» **The task**
Please show every line of the rows below that contains the string "opShell", matching case exactly.
|---|
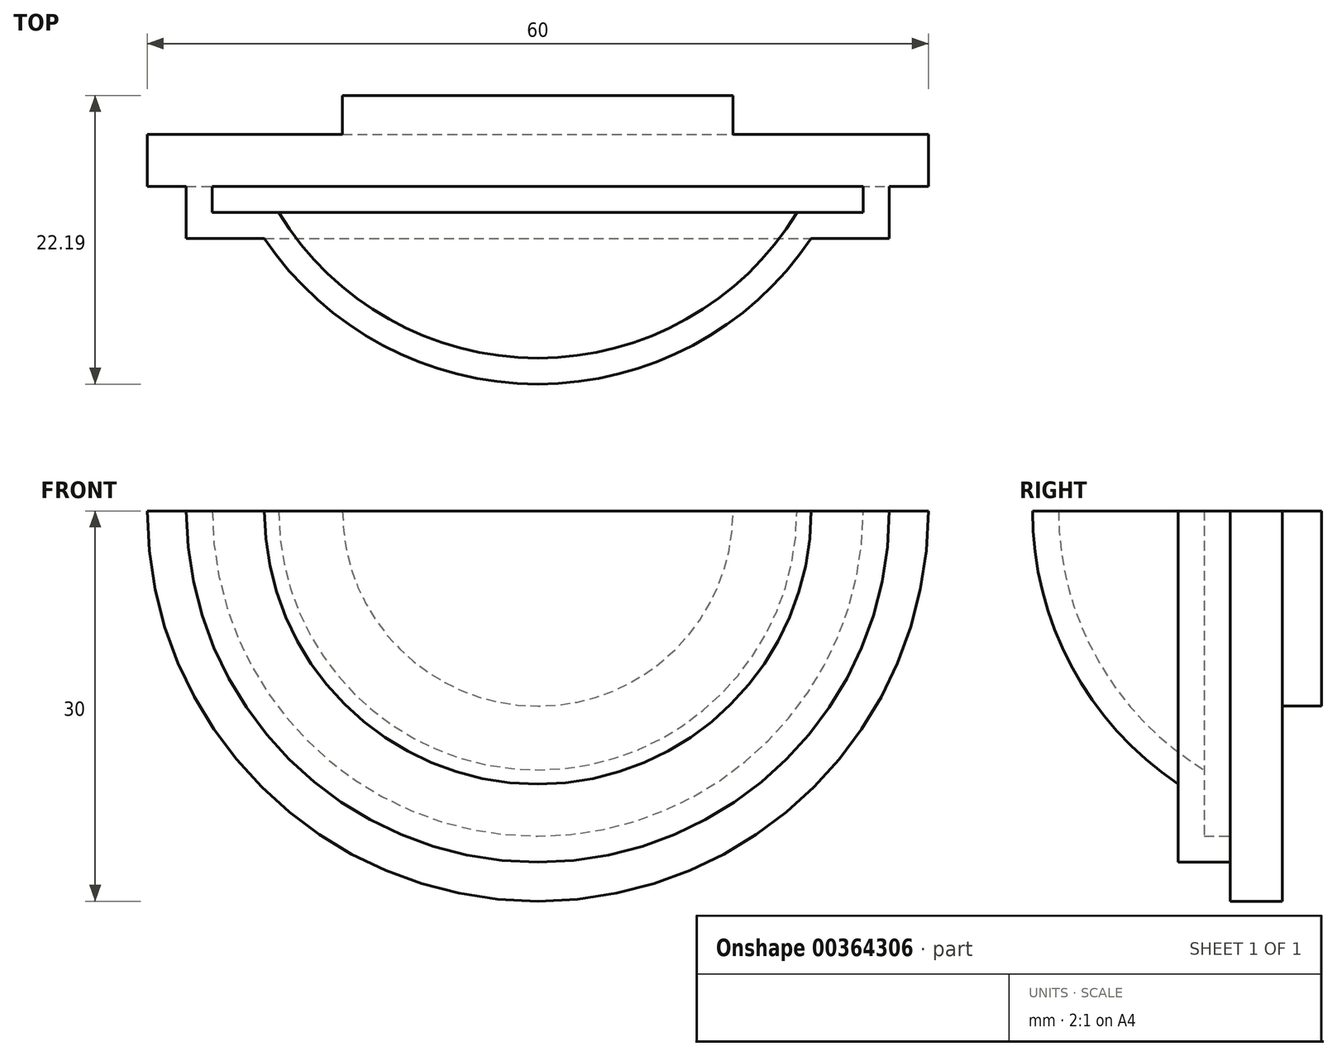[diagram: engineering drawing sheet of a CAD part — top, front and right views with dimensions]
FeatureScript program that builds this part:
annotation { "Feature Type Name" : "Feature", "Feature Type Description" : "" }
export const myFeature = defineFeature(function(context is Context, id is Id, definition is map)
    precondition{}
    {
        {
            var Q0;
            Q0=qCreatedBy(makeId("Front.planeOp"),FACE);
            var sketch = newSketch(context, id + "F0", { "sketchPlane" : qUnion([Q0])});
            skArc(sketch, "E0", {"start": v(-15, 0) * mm, "mid": v(0, -15) * mm, "end": v(15, 0) * mm});
            skArc(sketch, "E1", {"start": v(30, 0) * mm, "mid": v(0, -30) * mm, "end": v(-30, 0) * mm});
            skLineSegment(sketch, "E2", {"start": v(-30, 0) * mm, "end": v(30, 0) * mm});
            skSolve(sketch);
        }
        {
            var Q0;
            {var subQ0=sQuery(id+"F0.wireOp",EDGE,"E0");Q0=makeQuery(id+"F0.imprint","IMPRINT",FACE,{"disambiguationData":[TD([[makeQuery(id+"F0.imprint","IMPRINT",EDGE,{"derivedFrom":subQ0}),1.0]])]});}
            extrude(context, id + "F1", {"entities" : qUnion([Q0]), "oppositeDirection" : true, "depth" : 3 * mm, "offsetDistance" : 25 * mm});
        }
        {
            var Q0;
            {var subQ0=sQuery(id+"F0.wireOp",EDGE,"E0");Q0=makeQuery(id+"F0.imprint","IMPRINT",FACE,{"disambiguationData":[TD([[makeQuery(id+"F0.imprint","IMPRINT",EDGE,{"derivedFrom":subQ0}),-1.0]])]});}
            var Q1;
            {var subQ0=sQuery(id+"F0.wireOp",EDGE,"E0");Q1=makeQuery(id+"F0.imprint","IMPRINT",FACE,{"disambiguationData":[TD([[makeQuery(id+"F0.imprint","IMPRINT",EDGE,{"derivedFrom":subQ0}),1.0]])]});}
            extrude(context, id + "F2", {"entities" : qUnion([Q0, Q1]), "operationType" : NewBodyOperationType.ADD, "depth" : 2 * mm, "offsetDistance" : 25 * mm});
        }
        {
            var Q0;
            Q0=makeQuery(id+"F2.opExtrude","CAP_FACE",FACE,{"disambiguationData":[OSD([sQuery(id+"F0.wireOp",EDGE,"E1"),sQuery(id+"F0.wireOp",EDGE,"E2")])],"isStart":false});
            var sketch = newSketch(context, id + "F3", { "sketchPlane" : qUnion([Q0])});
            skArc(sketch, "E3", {"start": v(27, 0) * mm, "mid": v(0, -27) * mm, "end": v(-27, 0) * mm});
            skArc(sketch, "E4", {"start": v(24, 0) * mm, "mid": v(0, -24) * mm, "end": v(-24, 0) * mm});
            skSolve(sketch);
        }
        {
            var Q0;
            {var subQ0=sQuery(id+"F3.wireOp",EDGE,"E3");Q0=makeQuery(id+"F3.imprint","IMPRINT",FACE,{"disambiguationData":[TD([[makeQuery(id+"F3.imprint","IMPRINT",EDGE,{"derivedFrom":subQ0}),-1.0]])]});}
            extrude(context, id + "F4", {"entities" : qUnion([Q0]), "operationType" : NewBodyOperationType.ADD, "depth" : 2 * mm, "offsetDistance" : 25 * mm});
        }
        {
            var Q0;
            {var subQ1=sQuery(id+"F0.wireOp",EDGE,"E2");var subQ3=sQuery(id+"F3.wireOp",EDGE,"E4");Q0=makeQuery(id+"F4.boolean.opBoolean","SPLIT",FACE,{"disambiguationData":[TD([makeQuery(id+"F4.opExtrude","SWEPT_FACE",FACE,{"disambiguationData":[OSD([subQ3])]})])],"derivedFrom":makeQuery(id+"F2.opExtrude","CAP_FACE",FACE,{"disambiguationData":[OSD([sQuery(id+"F0.wireOp",EDGE,"E1"),subQ1])],"isStart":false})});}
            extrude(context, id + "F5", {"entities" : qUnion([Q0]), "operationType" : NewBodyOperationType.ADD, "depth" : 4 * mm, "offsetDistance" : 25 * mm});
        }
        {
            var Q0;
            Q0=makeQuery(id+"F5.opExtrude","CAP_FACE",FACE,{"disambiguationData":[OSD([sQuery(id+"F0.wireOp",EDGE,"E1"),sQuery(id+"F0.wireOp",EDGE,"E2")])],"isStart":false});
            var sketch = newSketch(context, id + "F6", { "sketchPlane" : qUnion([Q0])});
            skArc(sketch, "E5.0", {"start": v(21, 0) * mm, "mid": v(0, -21) * mm, "end": v(-21, 0) * mm});
            skSolve(sketch);
        }
        {
            var Q0;
            {var subQ0=sQuery(id+"F6.wireOp",EDGE,"E5.0");Q0=makeQuery(id+"F6.imprint","IMPRINT",FACE,{"disambiguationData":[TD([[makeQuery(id+"F6.imprint","IMPRINT",EDGE,{"derivedFrom":subQ0}),-1.0]])]});}
            extrude(context, id + "F7", {"entities" : qUnion([Q0]), "operationType" : NewBodyOperationType.ADD, "depth" : 2 * mm, "offsetDistance" : 25 * mm});
        }
        {
            var Q0;
            {var subQ0=sQuery(id+"F0.wireOp",EDGE,"E2");var subQ1=sQuery(id+"F3.wireOp",EDGE,"E3");var subQ2=makeQuery(id+"F2.opExtrude","CAP_EDGE",EDGE,{"disambiguationData":[OSD([subQ0])],"isStart":false});Q0=makeQuery(id+"F7.boolean.opBoolean","MERGE",FACE,{"derivedFrom":[makeQuery(id+"F5.boolean.opBoolean","MERGE",FACE,{"derivedFrom":[makeQuery(id+"F4.boolean.opBoolean","MERGE",FACE,{"derivedFrom":[makeQuery(id+"F2.boolean.opBoolean","MERGE",FACE,{"derivedFrom":[makeQuery(id+"F1.opExtrude","SWEPT_FACE",FACE,{"disambiguationData":[OSD([subQ0])]}),makeQuery(id+"F2.opExtrude","SWEPT_FACE",FACE,{"disambiguationData":[OSD([subQ0])]})]}),makeQuery(id+"F4.opExtrude","SWEPT_FACE",FACE,{"disambiguationData":[OSD([subQ0]),TDD([makeQuery(id+"F3.imprint","IMPRINT",EDGE,{"disambiguationData":[TD([[makeQuery(id+"F3.imprint","INTERSECT",VERTEX,{"disambiguationData":[OD(0.0)],"derivedFrom":[subQ2,subQ1]}),1.0]])],"derivedFrom":subQ2})])]}),makeQuery(id+"F4.opExtrude","SWEPT_FACE",FACE,{"disambiguationData":[OSD([subQ0]),TDD([makeQuery(id+"F3.imprint","IMPRINT",EDGE,{"disambiguationData":[TD([[makeQuery(id+"F3.imprint","INTERSECT",VERTEX,{"disambiguationData":[OD(1.0)],"derivedFrom":[subQ2,subQ1]}),-1.0]])],"derivedFrom":subQ2})])]})]}),makeQuery(id+"F5.opExtrude","SWEPT_FACE",FACE,{"disambiguationData":[OSD([subQ0])]})]}),makeQuery(id+"F7.opExtrude","SWEPT_FACE",FACE,{"disambiguationData":[OSD([subQ0])]})]});}
            var sketch = newSketch(context, id + "F8", { "sketchPlane" : qUnion([Q0])});
            skArc(sketch, "E6", {"start": v(-21, -8) * mm, "mid": v(0, -19.19) * mm, "end": v(21, -8) * mm});
            skLineSegment(sketch, "E7", {"start": v(0, 19.77) * mm, "end": v(0, -19.19) * mm});
            skSolve(sketch);
        }
        {
            var Q0;
            {var subQ0=sQuery(id+"F8.wireOp",EDGE,"E6");var subQ5=sQuery(id+"F8.wireOp",EDGE,"E7");var subQ6=makeQuery(id+"F8.imprint","INTERSECT",VERTEX,{"derivedFrom":[subQ0,subQ5]});Q0=makeQuery(id+"F8.imprint","IMPRINT",FACE,{"disambiguationData":[TD([[makeQuery(id+"F8.imprint","IMPRINT",EDGE,{"disambiguationData":[TD([[subQ6,1.0]])],"derivedFrom":subQ5}),-1.0]])]});}
            var Q1;
            Q1=sQuery(id+"F8.wireOp",EDGE,"E7");
            revolve(context, id + "F9", {"operationType" : NewBodyOperationType.ADD, "surfaceOperationType" : NewSurfaceOperationType.NEW, "entities" : qUnion([Q0]), "axis" : qUnion([Q1]), "revolveType" : RevolveType.ONE_DIRECTION, "angle" : 180 * degree});
        }
        {
            var Q0;
            {var subQ0=sQuery(id+"F0.wireOp",EDGE,"E2");var subQ1=sQuery(id+"F3.wireOp",EDGE,"E3");var subQ2=makeQuery(id+"F2.opExtrude","CAP_EDGE",EDGE,{"disambiguationData":[OSD([subQ0])],"isStart":false});Q0=makeQuery(id+"F9.boolean.opBoolean","MERGE",FACE,{"derivedFrom":[makeQuery(id+"F7.boolean.opBoolean","MERGE",FACE,{"derivedFrom":[makeQuery(id+"F5.boolean.opBoolean","MERGE",FACE,{"derivedFrom":[makeQuery(id+"F4.boolean.opBoolean","MERGE",FACE,{"derivedFrom":[makeQuery(id+"F2.boolean.opBoolean","MERGE",FACE,{"derivedFrom":[makeQuery(id+"F1.opExtrude","SWEPT_FACE",FACE,{"disambiguationData":[OSD([subQ0])]}),makeQuery(id+"F2.opExtrude","SWEPT_FACE",FACE,{"disambiguationData":[OSD([subQ0])]})]}),makeQuery(id+"F4.opExtrude","SWEPT_FACE",FACE,{"disambiguationData":[OSD([subQ0]),TDD([makeQuery(id+"F3.imprint","IMPRINT",EDGE,{"disambiguationData":[TD([[makeQuery(id+"F3.imprint","INTERSECT",VERTEX,{"disambiguationData":[OD(0.0)],"derivedFrom":[subQ2,subQ1]}),1.0]])],"derivedFrom":subQ2})])]}),makeQuery(id+"F4.opExtrude","SWEPT_FACE",FACE,{"disambiguationData":[OSD([subQ0]),TDD([makeQuery(id+"F3.imprint","IMPRINT",EDGE,{"disambiguationData":[TD([[makeQuery(id+"F3.imprint","INTERSECT",VERTEX,{"disambiguationData":[OD(1.0)],"derivedFrom":[subQ2,subQ1]}),-1.0]])],"derivedFrom":subQ2})])]})]}),makeQuery(id+"F5.opExtrude","SWEPT_FACE",FACE,{"disambiguationData":[OSD([subQ0])]})]}),makeQuery(id+"F7.opExtrude","SWEPT_FACE",FACE,{"disambiguationData":[OSD([subQ0])]})]}),makeQuery(id+"F9.opRevolve","CAP_FACE",FACE,{"disambiguationData":[OSD([subQ0,sQuery(id+"F8.wireOp",EDGE,"E6"),sQuery(id+"F8.wireOp",EDGE,"E7")])],"isStart":true})]});}
            shell(context, id + "F10", {"entities" : qUnion([Q0]), "thickness" : 2 * mm});
        }
        {
            var Q0;
            Q0=makeQuery(id+"F10.opShell","OFFSET_FACE",FACE,{"disambiguationData":[OSD([sQuery(id+"F0.wireOp",EDGE,"E0"),sQuery(id+"F0.wireOp",EDGE,"E2")])]});
            var Q1;
            Q1=makeQuery(id+"F10.opShell","OFFSET_FACE",FACE,{"disambiguationData":[OSD([sQuery(id+"F0.wireOp",EDGE,"E1"),sQuery(id+"F0.wireOp",EDGE,"E2")])]});
            extrude(context, id + "F11", {"entities" : qUnion([Q0]), "operationType" : NewBodyOperationType.ADD, "endBound" : BoundingType.UP_TO_SURFACE, "depth" : 25 * mm, "endBoundEntityFace" : qUnion([Q1]), "offsetDistance" : 25 * mm});
        }
        {
            var Q0;
            Q0=makeQuery(id+"F11.opExtrude","CAP_FACE",FACE,{"disambiguationData":[OSD([sQuery(id+"F0.wireOp",EDGE,"E1"),sQuery(id+"F0.wireOp",EDGE,"E2")])],"isStart":false});
            extrude(context, id + "F12", {"entities" : qUnion([Q0]), "operationType" : NewBodyOperationType.REMOVE, "oppositeDirection" : true, "depth" : 1 * mm, "offsetDistance" : 25 * mm});
        }
        {
            var Q0;
            Q0=makeQuery(id+"F12.boolean.opBoolean","COPY",FACE,{"derivedFrom":makeQuery(id+"F12.opExtrude","CAP_FACE",FACE,{"disambiguationData":[OSD([sQuery(id+"F0.wireOp",EDGE,"E1"),sQuery(id+"F0.wireOp",EDGE,"E2")])],"isStart":false})});
            extrude(context, id + "F13", {"entities" : qUnion([Q0]), "operationType" : NewBodyOperationType.ADD, "depth" : 3 * mm, "offsetDistance" : 25 * mm});
        }
    });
|---|
» **Right answer**
            Q0=makeQuery(id+"F10.opShell","OFFSET_FACE",FACE,{"disambiguationData":[OSD([sQuery(id+"F0.wireOp",EDGE,"E0"),sQuery(id+"F0.wireOp",EDGE,"E2")])]});
            Q1=makeQuery(id+"F10.opShell","OFFSET_FACE",FACE,{"disambiguationData":[OSD([sQuery(id+"F0.wireOp",EDGE,"E1"),sQuery(id+"F0.wireOp",EDGE,"E2")])]});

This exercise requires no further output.